The memorial features a bronze statue of the former prime minister Benjamin Disraeli, dressed in his robes as 1st Earl of Beaconsfield, standing on a red granite pedestal. At the front, immediately below the statue, the pedestal bears the inscription "BEACONSFIELD", and the rear face has the inscription "BENJAMIN DISRAELI / EARL OF BEACONSFIELD / K.G. / 1804 – 1881".

The statue was made by Mario Raggi (sometimes known as Mario Razzi or Rossi) and cast by H. Young & Co, art founders of Pimlico. It was recognised as a good likeness, based on a bust that Raggi had made before Disraeli's death.

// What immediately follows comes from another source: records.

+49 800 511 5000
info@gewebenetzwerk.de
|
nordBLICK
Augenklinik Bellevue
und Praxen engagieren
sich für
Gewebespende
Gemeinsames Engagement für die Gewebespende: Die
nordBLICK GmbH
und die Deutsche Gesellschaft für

The monument was unveiled by Sir Stafford Northcote, Disraeli's successor as leader of the Conservative Party, on the second anniversary of Disraeli's death, 19 April 1883, a date which became known as Primrose Day. For many years, into the 1920s, arrangements of primroses, reputedly Disraeli's favourite flower, were left at the memorial to commemorate the anniversary of his death.

Originally sited on the south side of the square facing south towards St Margaret's, Westminster, it was moved when the square was reconfigured in the 1950s, and resited in its present location, on the west side of the square facing east towards the Houses of Parliament. The statue became a Grade II listed building in 1970.